Your task → Write out, exactly and only, the lines that run from the top of the records to the line with "More generally, for". Include both ends; exclude pictures.

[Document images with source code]

========

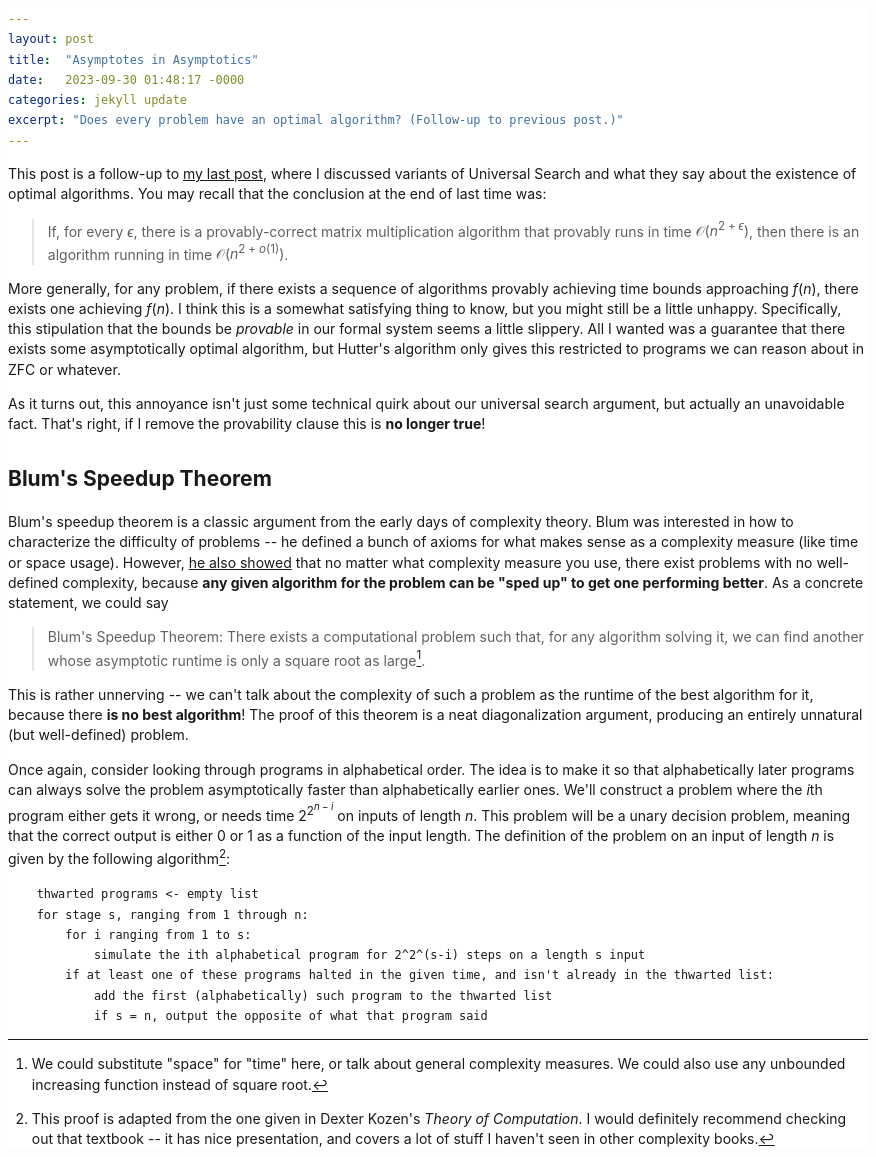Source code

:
 ```yaml
---
layout: post
title:  "Asymptotes in Asymptotics"
date:   2023-09-30 01:48:17 -0000
categories: jekyll update
excerpt: "Does every problem have an optimal algorithm? (Follow-up to previous post.)"
---
```


This post is a follow-up to [my last post](https://nathan-sheffield.github.io/jekyll/update/2023/09/25/the-best-algorithm-ever.html "link to my last post"), where I discussed variants of Universal Search and what they say about the existence of optimal algorithms. You may recall that the conclusion at the end of last time was:

> If, for every $\epsilon$, there is a provably-correct matrix multiplication algorithm that provably runs in time $\mathcal{O}(n^{2+\epsilon})$, then there is an algorithm running in time $\mathcal{O}(n^{2 + o(1)})$.

More generally, for any problem, if there exists a sequence of algorithms provably achieving time bounds approaching $f(n)$, there exists one achieving $f(n)$. I think this is a somewhat satisfying thing to know, but you might still be a little unhappy. Specifically, this stipulation that the bounds be _provable_ in our formal system seems a little slippery. All I wanted was a guarantee that there exists some asymptotically optimal algorithm, but Hutter's algorithm only gives this restricted to programs we can reason about in ZFC or whatever. 

As it turns out, this annoyance isn't just some technical quirk about our universal search argument, but actually an unavoidable fact. That's right, if I remove the provability clause this is **no longer true**! 

## Blum's Speedup Theorem

Blum's speedup theorem is a classic argument from the early days of complexity theory. Blum was interested in how to characterize the difficulty of problems -- he defined a bunch of axioms for what makes sense as a complexity measure (like time or space usage). However, [he also showed](https://dl.acm.org/doi/10.1145/321386.321395 "the paper showing this") that no matter what complexity measure you use, there exist problems with no well-defined complexity, because **any given algorithm for the problem can be "sped up" to get one performing better**. As a concrete statement, we could say 

> Blum's Speedup Theorem: There exists a computational problem such that, for any algorithm solving it, we can find another whose asymptotic runtime is only a square root as large[^1]. 

This is rather unnerving -- we can't talk about the complexity of such a problem as the runtime of the best algorithm for it, because there **is no best algorithm**! The proof of this theorem is a neat diagonalization argument, producing an entirely unnatural (but well-defined) problem. 

Once again, consider looking through programs in alphabetical order. The idea is to make it so that alphabetically later programs can always solve the problem asymptotically faster than alphabetically earlier ones. We'll construct a problem where the $i$th program either gets it wrong, or needs time $2^{2^{n-i}}$ on inputs of length $n$. This problem will be a unary decision problem, meaning that the correct output is either 0 or 1 as a function of the input length. The definition of the problem on an input of length $n$ is given by the following algorithm[^2]:

        thwarted programs <- empty list
        for stage s, ranging from 1 through n:
            for i ranging from 1 to s:
                simulate the ith alphabetical program for 2^2^(s-i) steps on a length s input
            if at least one of these programs halted in the given time, and isn't already in the thwarted list:
                add the first (alphabetically) such program to the thwarted list
                if s = n, output the opposite of what that program said


[^1]: We could substitute "space" for "time" here, or talk about general complexity measures. We could also use any unbounded increasing function instead of square root.
[^2]: This proof is adapted from the one given in Dexter Kozen's _Theory of Computation_. I would definitely recommend checking out that textbook -- it has nice presentation, and covers a lot of stuff I haven't seen in other complexity books.
[^3]: If you do know of such results, please let me know! 
[^4]: There's also an (in my opinion) even more slick version of this, where if we're trying to verify a matrix multiplication over some field, we choose an extension field $\mathbb{F}$, and then instead of taking a random vector over that field we choose a random element $r$ and take $[r, r^2, \dots, r^n]$. In that case, the analysis follows from thinking of the matrix product as a polynomial over $\mathbb{F}$ and noting that it can have at most $n$ roots.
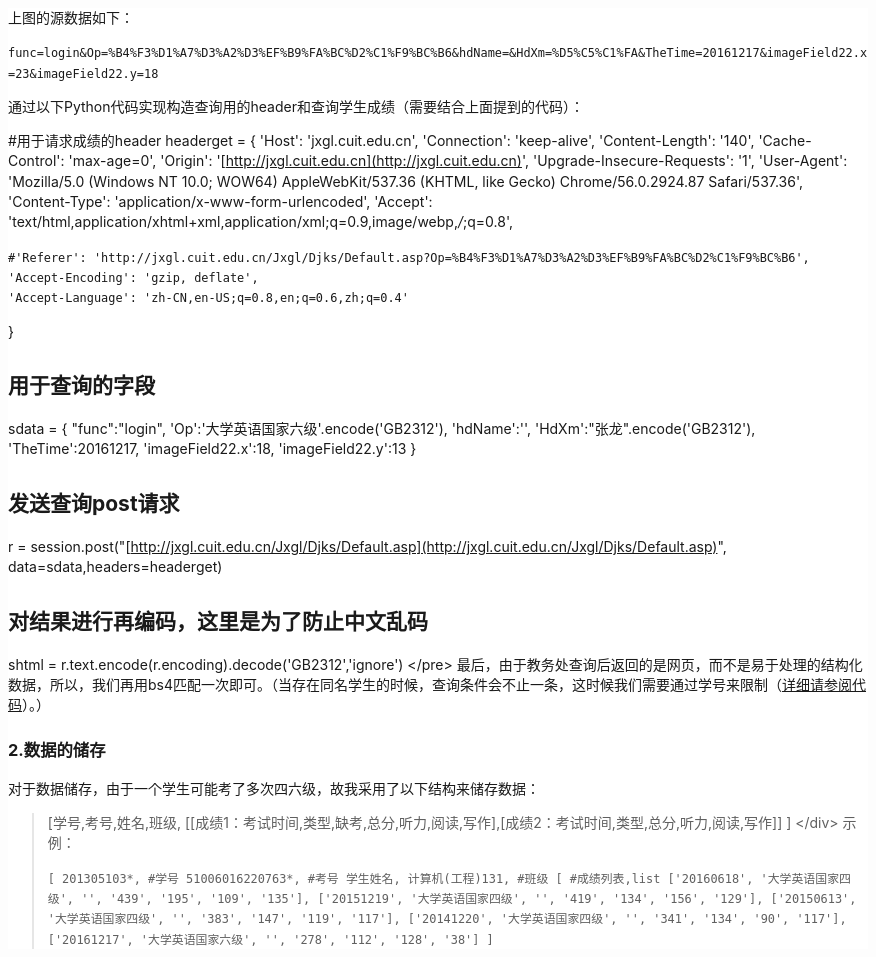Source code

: 上图的源数据如下：

```
func=login&Op=%B4%F3%D1%A7%D3%A2%D3%EF%B9%FA%BC%D2%C1%F9%BC%B6&hdName=&HdXm=%D5%C5%C1%FA&TheTime=20161217&imageField22.x=23&imageField22.y=18
```

通过以下Python代码实现构造查询用的header和查询学生成绩（需要结合上面提到的代码）：

\#用于请求成绩的header headerget = { 'Host': 'jxgl.cuit.edu.cn', 'Connection': 'keep-alive', 'Content-Length': '140', 'Cache-Control': 'max-age=0', 'Origin': '[http://jxgl.cuit.edu.cn](http://jxgl.cuit.edu.cn)', 'Upgrade-Insecure-Requests': '1', 'User-Agent': 'Mozilla/5.0 \(Windows NT 10.0; WOW64\) AppleWebKit/537.36 \(KHTML, like Gecko\) Chrome/56.0.2924.87 Safari/537.36', 'Content-Type': 'application/x-www-form-urlencoded', 'Accept': 'text/html,application/xhtml+xml,application/xml;q=0.9,image/webp,_/_;q=0.8',

```text
#'Referer': 'http://jxgl.cuit.edu.cn/Jxgl/Djks/Default.asp?Op=%B4%F3%D1%A7%D3%A2%D3%EF%B9%FA%BC%D2%C1%F9%BC%B6',
'Accept-Encoding': 'gzip, deflate',
'Accept-Language': 'zh-CN,en-US;q=0.8,en;q=0.6,zh;q=0.4'
```

}

## 用于查询的字段

sdata = { "func":"login", 'Op':'大学英语国家六级'.encode\('GB2312'\), 'hdName':'', 'HdXm':"张龙".encode\('GB2312'\), 'TheTime':20161217, 'imageField22.x':18, 'imageField22.y':13 }

## 发送查询post请求

r = session.post\("[http://jxgl.cuit.edu.cn/Jxgl/Djks/Default.asp](http://jxgl.cuit.edu.cn/Jxgl/Djks/Default.asp)", data=sdata,headers=headerget\)

## 对结果进行再编码，这里是为了防止中文乱码

shtml = r.text.encode\(r.encoding\).decode\('GB2312','ignore'\) &lt;/pre&gt; 最后，由于教务处查询后返回的是网页，而不是易于处理的结构化数据，所以，我们再用bs4匹配一次即可。（当存在同名学生的时候，查询条件会不止一条，这时候我们需要通过学号来限制（[详细请参阅代码](https://github.com/ankanch/data-analysis/tree/master/CUIT-%E8%AE%A1%E7%AE%97%E6%9C%BACET4%EF%BC%8C6%E6%88%90%E7%BB%A9%E6%9F%A5%E8%AF%A2-%E5%88%86%E6%9E%90)）。）

### 2.数据的储存

对于数据储存，由于一个学生可能考了多次四六级，故我采用了以下结构来储存数据：

> \[学号,考号,姓名,班级, \[\[成绩1：考试时间,类型,缺考,总分,听力,阅读,写作\],\[成绩2：考试时间,类型,总分,听力,阅读,写作\]\] \] &lt;/div&gt; 示例：
>
> ```
> [ 201305103*, #学号 51006016220763*, #考号 学生姓名, 计算机(工程)131, #班级 [ #成绩列表,list ['20160618', '大学英语国家四级', '', '439', '195', '109', '135'], ['20151219', '大学英语国家四级', '', '419', '134', '156', '129'], ['20150613', '大学英语国家四级', '', '383', '147', '119', '117'], ['20141220', '大学英语国家四级', '', '341', '134', '90', '117'], ['20161217', '大学英语国家六级', '', '278', '112', '128', '38'] ]
> ```
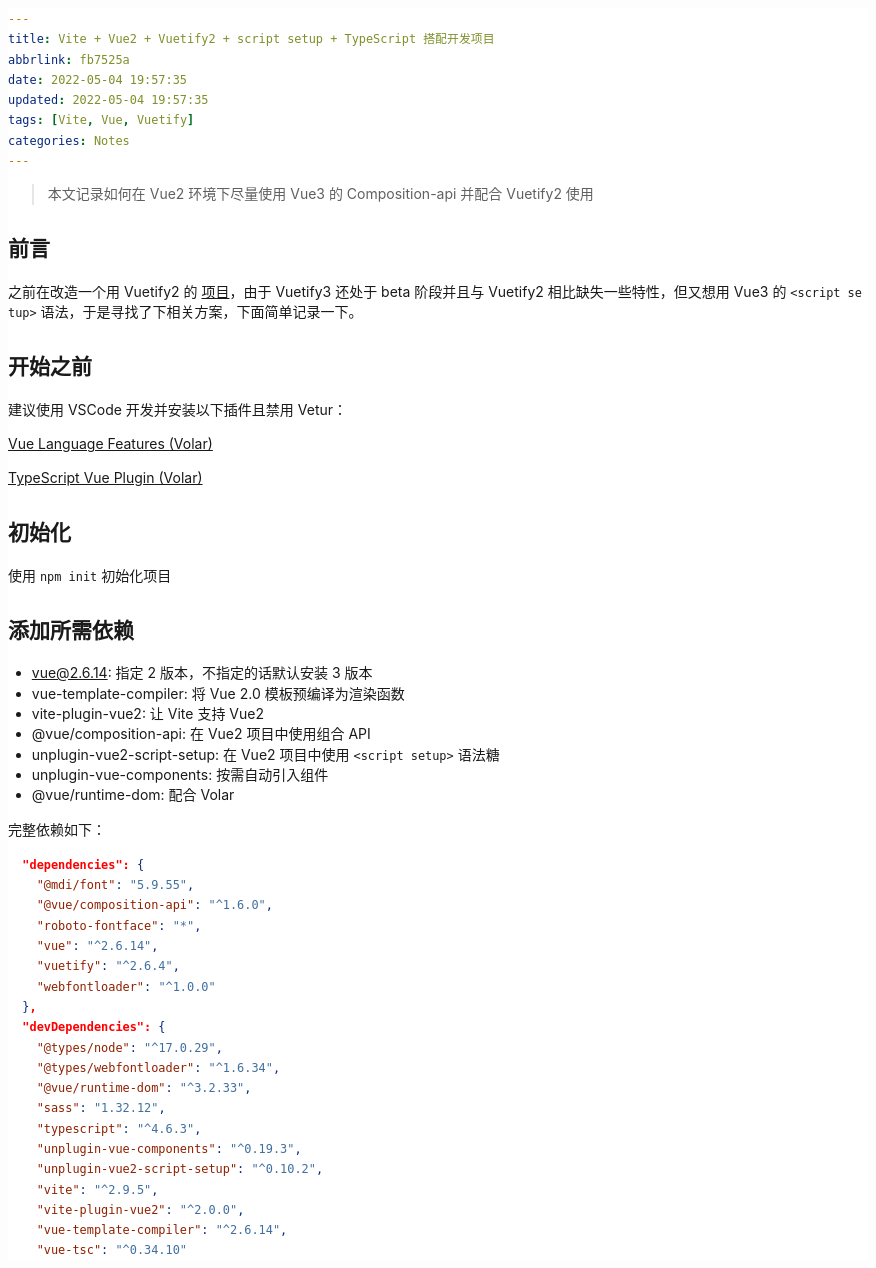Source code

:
 ```yaml
---
title: Vite + Vue2 + Vuetify2 + script setup + TypeScript 搭配开发项目
abbrlink: fb7525a
date: 2022-05-04 19:57:35
updated: 2022-05-04 19:57:35
tags: [Vite, Vue, Vuetify]
categories: Notes
---
```


> 本文记录如何在 Vue2 环境下尽量使用 Vue3 的 Composition-api 并配合 Vuetify2 使用



## 前言

之前在改造一个用 Vuetify2 的 [项目](https://github.com/asadahimeka/yandere-masonry)，由于 Vuetify3 还处于 beta 阶段并且与 Vuetify2 相比缺失一些特性，但又想用 Vue3 的 `<script setup>` 语法，于是寻找了下相关方案，下面简单记录一下。

## 开始之前

建议使用 VSCode 开发并安装以下插件且禁用 Vetur：

[Vue Language Features (Volar)](https://marketplace.visualstudio.com/items?itemName=Vue.volar)

[TypeScript Vue Plugin (Volar)](https://marketplace.visualstudio.com/items?itemName=Vue.vscode-typescript-vue-plugin)

## 初始化

使用 `npm init` 初始化项目

## 添加所需依赖

- vue@2.6.14: 指定 2 版本，不指定的话默认安装 3 版本
- vue-template-compiler: 将 Vue 2.0 模板预编译为渲染函数
- vite-plugin-vue2: 让 Vite 支持 Vue2
- @vue/composition-api: 在 Vue2 项目中使用组合 API
- unplugin-vue2-script-setup: 在 Vue2 项目中使用 `<script setup>` 语法糖
- unplugin-vue-components: 按需自动引入组件
- @vue/runtime-dom: 配合 Volar

完整依赖如下：

```json
  "dependencies": {
    "@mdi/font": "5.9.55",
    "@vue/composition-api": "^1.6.0",
    "roboto-fontface": "*",
    "vue": "^2.6.14",
    "vuetify": "^2.6.4",
    "webfontloader": "^1.0.0"
  },
  "devDependencies": {
    "@types/node": "^17.0.29",
    "@types/webfontloader": "^1.6.34",
    "@vue/runtime-dom": "^3.2.33",
    "sass": "1.32.12",
    "typescript": "^4.6.3",
    "unplugin-vue-components": "^0.19.3",
    "unplugin-vue2-script-setup": "^0.10.2",
    "vite": "^2.9.5",
    "vite-plugin-vue2": "^2.0.0",
    "vue-template-compiler": "^2.6.14",
    "vue-tsc": "^0.34.10"
```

========

Response →
Source code

:
 ```yaml
---
layout: post
title:  "Asymptotes in Asymptotics"
date:   2023-09-30 01:48:17 -0000
categories: jekyll update
excerpt: "Does every problem have an optimal algorithm? (Follow-up to previous post.)"
---
```


This post is a follow-up to [my last post](https://nathan-sheffield.github.io/jekyll/update/2023/09/25/the-best-algorithm-ever.html "link to my last post"), where I discussed variants of Universal Search and what they say about the existence of optimal algorithms. You may recall that the conclusion at the end of last time was:

> If, for every $\epsilon$, there is a provably-correct matrix multiplication algorithm that provably runs in time $\mathcal{O}(n^{2+\epsilon})$, then there is an algorithm running in time $\mathcal{O}(n^{2 + o(1)})$.

More generally, for any problem, if there exists a sequence of algorithms provably achieving time bounds approaching $f(n)$, there exists one achieving $f(n)$. I think this is a somewhat satisfying thing to know, but you might still be a little unhappy. Specifically, this stipulation that the bounds be _provable_ in our formal system seems a little slippery. All I wanted was a guarantee that there exists some asymptotically optimal algorithm, but Hutter's algorithm only gives this restricted to programs we can reason about in ZFC or whatever. 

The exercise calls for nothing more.